Assisting the Probation Service in the use of electronic monitoring systems


One of the highest in Europe, the prison population in Turkey stood at around 120,000 in 2012. In many countries, electronic monitoring reduces the need to keep offenders in pretrial custody or for parts or all of their sentences as it enables judges to give non-custodial, community-based punishments as an alternative. In 2012, nearly 99,000 offenders were serving community-based sentences, supervised by a professional Probation Service. However current legislation does not allow the Probation Service to use electronic monitoring to supervise people facing trial or on parole. Studies show that 60,000 prisoners could be released pending trial were an electronic monitoring system in place.

The aims of the project and its core activities

As part of the general objective to prevent and reduce incidents of crime, the project aims to establish an effective and functional electronic monitoring system in Turkey in line with European standards. The project will be administered by the Director General of Prisons and Detention Houses at the Ministry of Justice.
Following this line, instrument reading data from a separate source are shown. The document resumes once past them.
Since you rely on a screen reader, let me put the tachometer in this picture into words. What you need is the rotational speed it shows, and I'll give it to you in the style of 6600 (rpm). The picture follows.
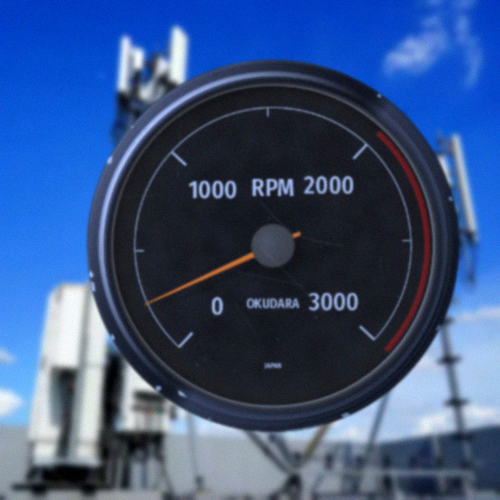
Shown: 250 (rpm)
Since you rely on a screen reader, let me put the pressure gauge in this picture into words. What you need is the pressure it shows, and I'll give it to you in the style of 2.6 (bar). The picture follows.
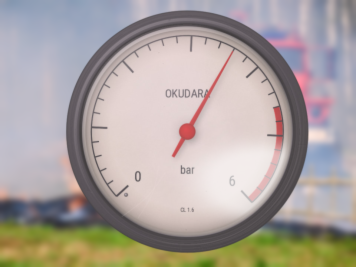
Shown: 3.6 (bar)
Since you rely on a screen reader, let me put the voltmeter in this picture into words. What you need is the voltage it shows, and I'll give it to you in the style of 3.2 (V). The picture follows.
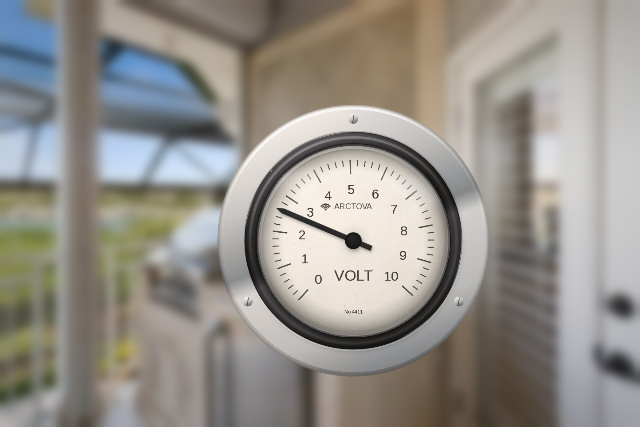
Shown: 2.6 (V)
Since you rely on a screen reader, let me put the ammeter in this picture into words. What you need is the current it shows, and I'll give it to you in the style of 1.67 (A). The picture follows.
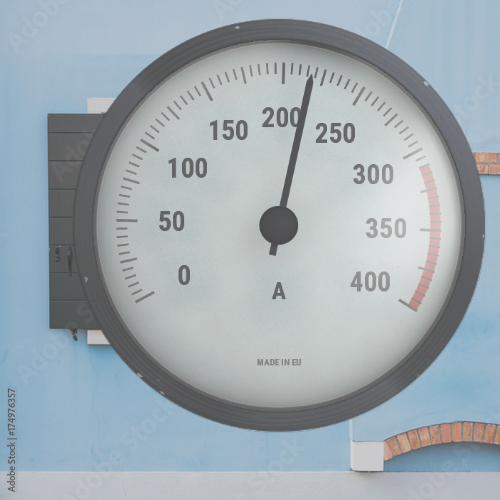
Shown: 217.5 (A)
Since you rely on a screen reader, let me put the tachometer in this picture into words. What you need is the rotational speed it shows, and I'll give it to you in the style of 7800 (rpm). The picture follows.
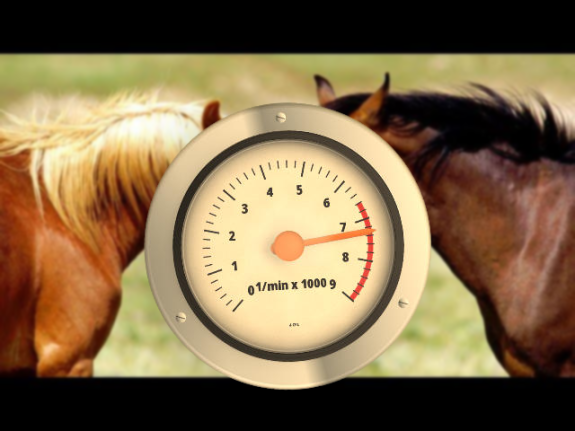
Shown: 7300 (rpm)
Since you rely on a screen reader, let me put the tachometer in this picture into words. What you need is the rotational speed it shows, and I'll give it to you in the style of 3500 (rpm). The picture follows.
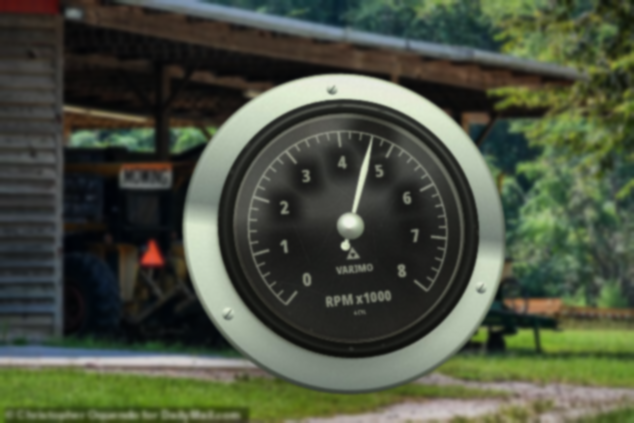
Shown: 4600 (rpm)
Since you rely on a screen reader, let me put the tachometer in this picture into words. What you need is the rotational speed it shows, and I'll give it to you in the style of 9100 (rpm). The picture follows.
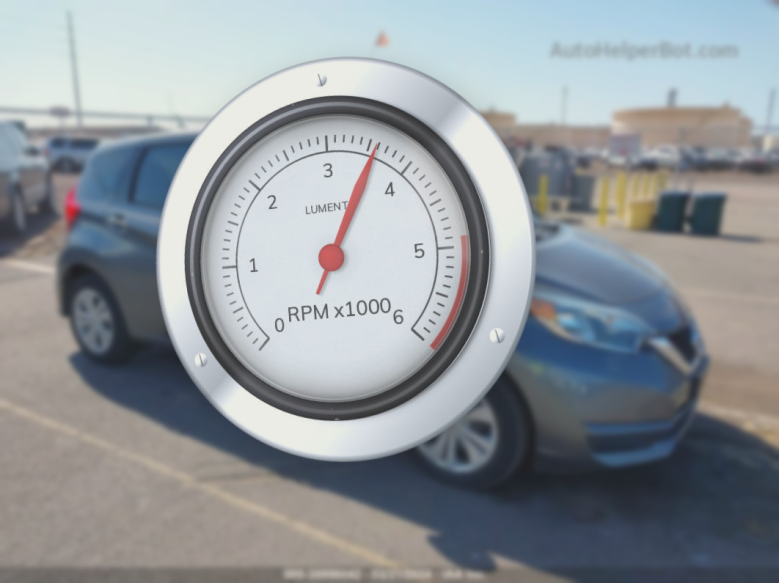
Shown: 3600 (rpm)
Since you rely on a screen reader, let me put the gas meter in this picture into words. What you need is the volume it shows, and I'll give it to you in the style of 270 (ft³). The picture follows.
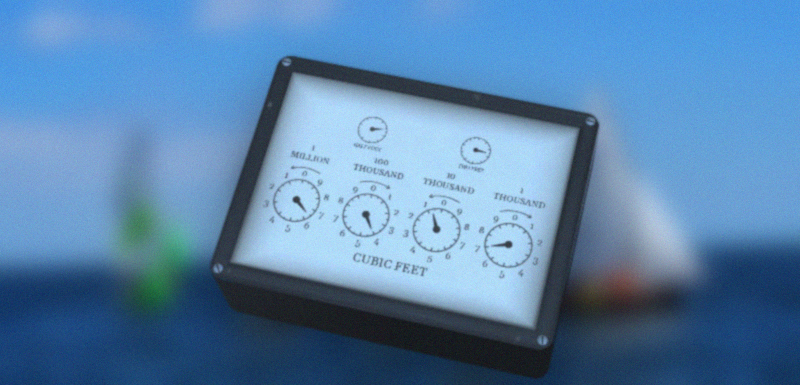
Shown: 640700 (ft³)
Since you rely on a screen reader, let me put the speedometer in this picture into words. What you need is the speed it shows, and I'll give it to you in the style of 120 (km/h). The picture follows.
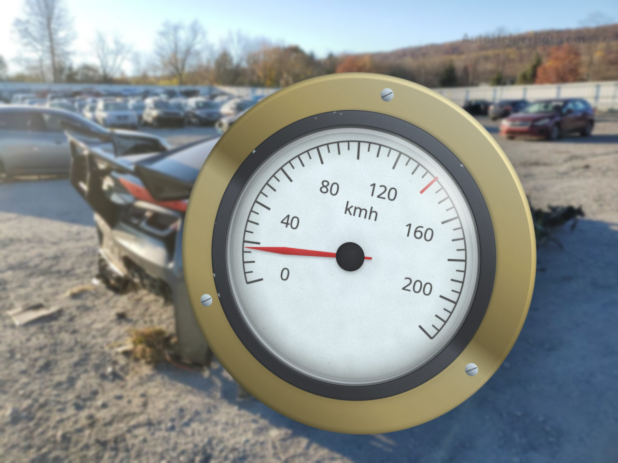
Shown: 17.5 (km/h)
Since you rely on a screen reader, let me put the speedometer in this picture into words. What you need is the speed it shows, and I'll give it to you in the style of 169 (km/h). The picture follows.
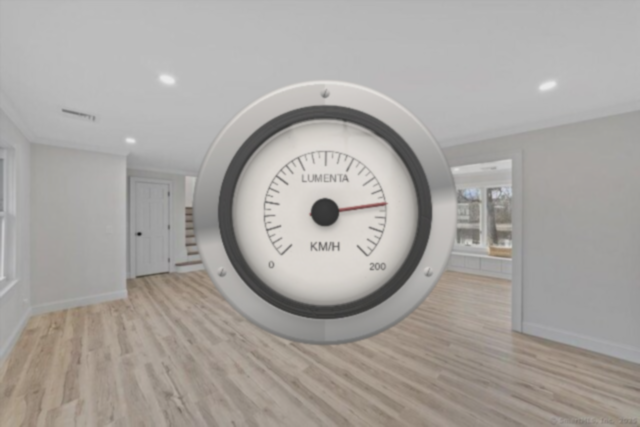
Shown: 160 (km/h)
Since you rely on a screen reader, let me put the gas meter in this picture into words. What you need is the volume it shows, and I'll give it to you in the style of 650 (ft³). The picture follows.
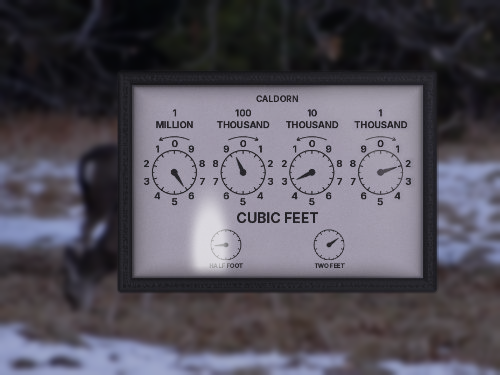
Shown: 593200 (ft³)
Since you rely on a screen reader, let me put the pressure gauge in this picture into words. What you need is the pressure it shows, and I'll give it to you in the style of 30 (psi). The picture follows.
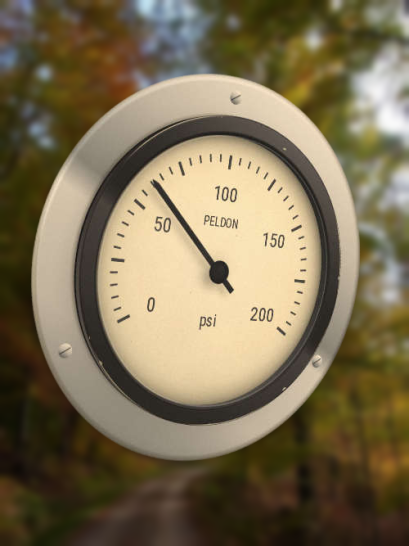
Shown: 60 (psi)
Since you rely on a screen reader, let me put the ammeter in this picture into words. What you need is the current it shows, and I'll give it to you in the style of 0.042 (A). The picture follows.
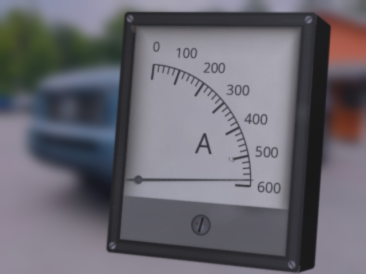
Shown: 580 (A)
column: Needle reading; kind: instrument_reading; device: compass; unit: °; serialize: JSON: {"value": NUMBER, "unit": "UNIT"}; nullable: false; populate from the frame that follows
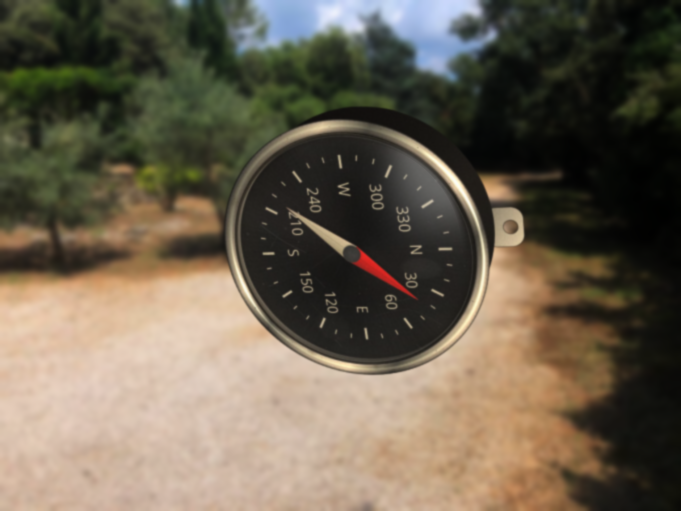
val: {"value": 40, "unit": "°"}
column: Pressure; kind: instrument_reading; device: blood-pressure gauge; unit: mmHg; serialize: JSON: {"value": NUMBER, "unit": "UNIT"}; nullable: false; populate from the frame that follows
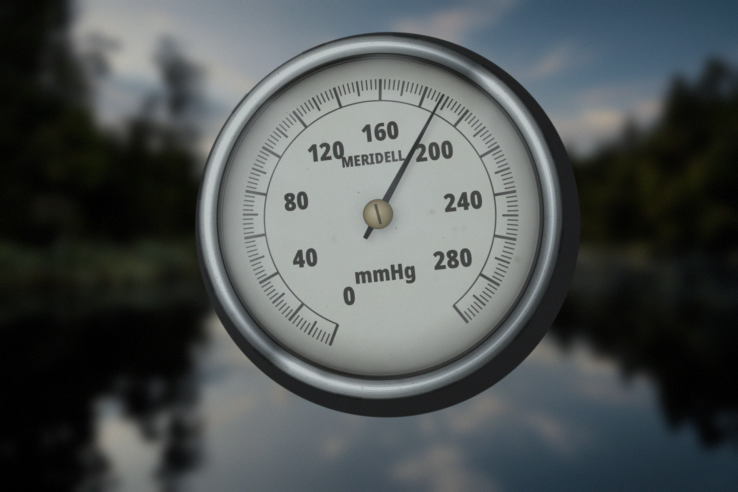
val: {"value": 188, "unit": "mmHg"}
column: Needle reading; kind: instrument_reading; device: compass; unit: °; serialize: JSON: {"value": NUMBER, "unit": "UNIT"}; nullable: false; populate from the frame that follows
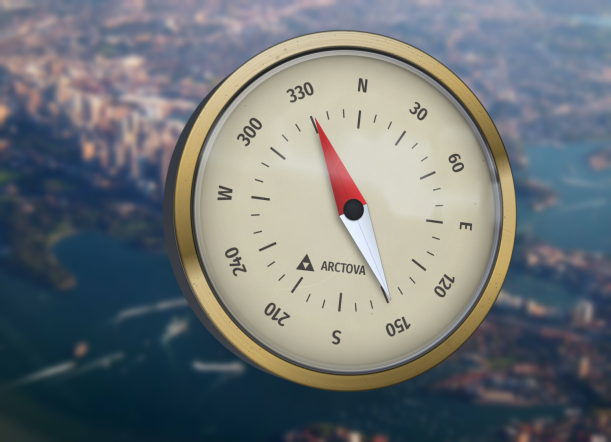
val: {"value": 330, "unit": "°"}
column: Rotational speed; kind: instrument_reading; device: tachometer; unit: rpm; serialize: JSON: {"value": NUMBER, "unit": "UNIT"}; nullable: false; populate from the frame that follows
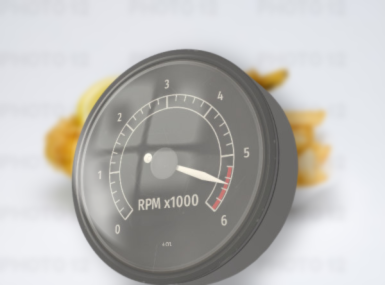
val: {"value": 5500, "unit": "rpm"}
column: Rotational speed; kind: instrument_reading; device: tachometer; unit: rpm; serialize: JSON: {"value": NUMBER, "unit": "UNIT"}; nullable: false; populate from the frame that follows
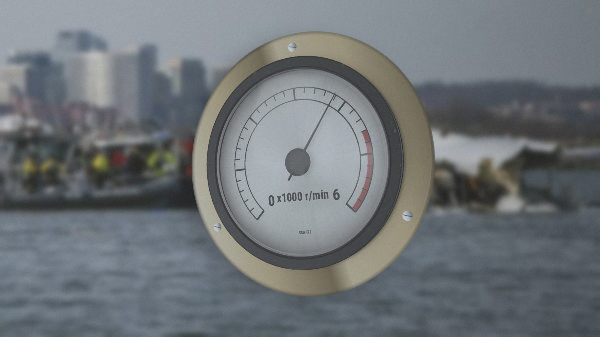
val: {"value": 3800, "unit": "rpm"}
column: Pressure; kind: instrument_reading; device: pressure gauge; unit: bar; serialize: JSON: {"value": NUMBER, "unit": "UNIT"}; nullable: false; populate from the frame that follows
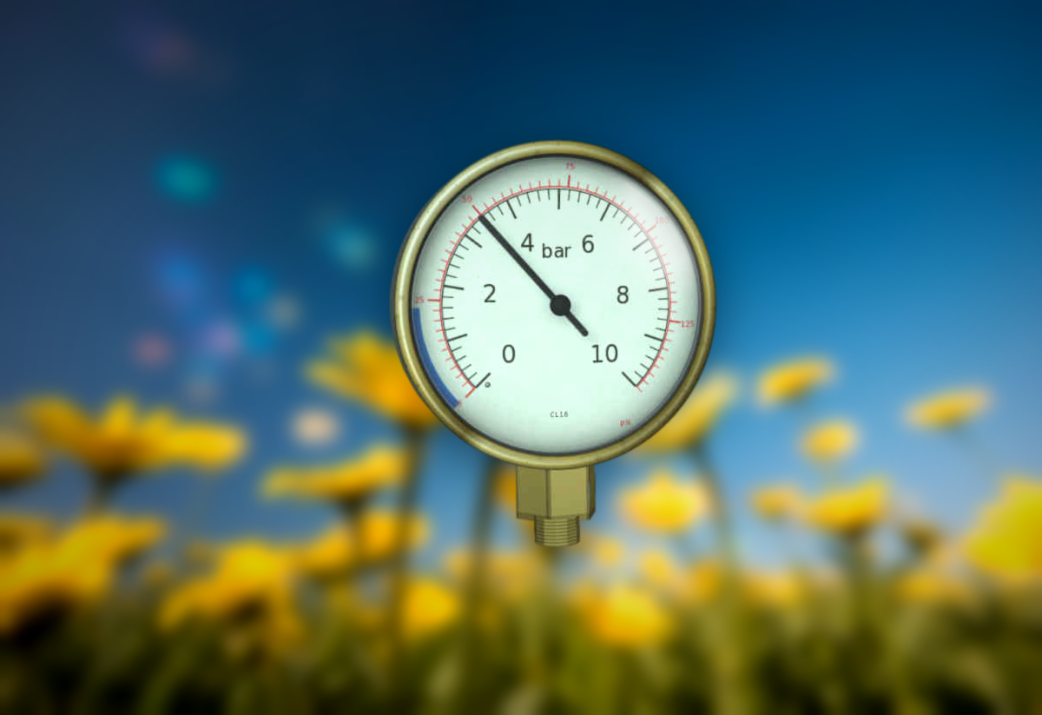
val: {"value": 3.4, "unit": "bar"}
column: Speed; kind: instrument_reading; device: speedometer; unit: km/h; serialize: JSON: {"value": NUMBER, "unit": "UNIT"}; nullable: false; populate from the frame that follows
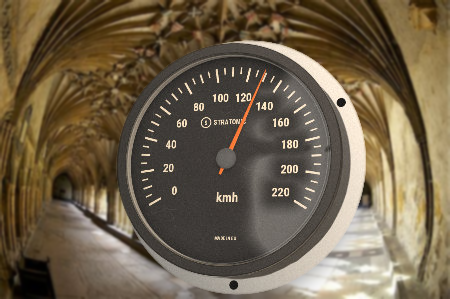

In order to devise a system suited to Turkey’s needs, a one-year pilot programme will be conducted in 12 of the country’s 133 probation centres, which will be selected depending on different population densities.

To conduct the trials, which will be formulated following an examination of best practices in the EU, intervention teams will be trained for the 12 selected probation centres, which will receive all the required equipment. A central monitoring centre will also be established.

In advance of the pilot programme, the probation service will also formulate the necessary policies for implementing electronic monitoring, including procedures for breaches, registering new offenders, reporting arrangements, risk assessment and evaluation.

The experiences from these trials – in issues such as the ideal period of time for electronic monitoring, the conditions under which breaches are likely to happen, cultural problems that may be expected – will be considered when finalising the draft law on introducing electronic monitoring.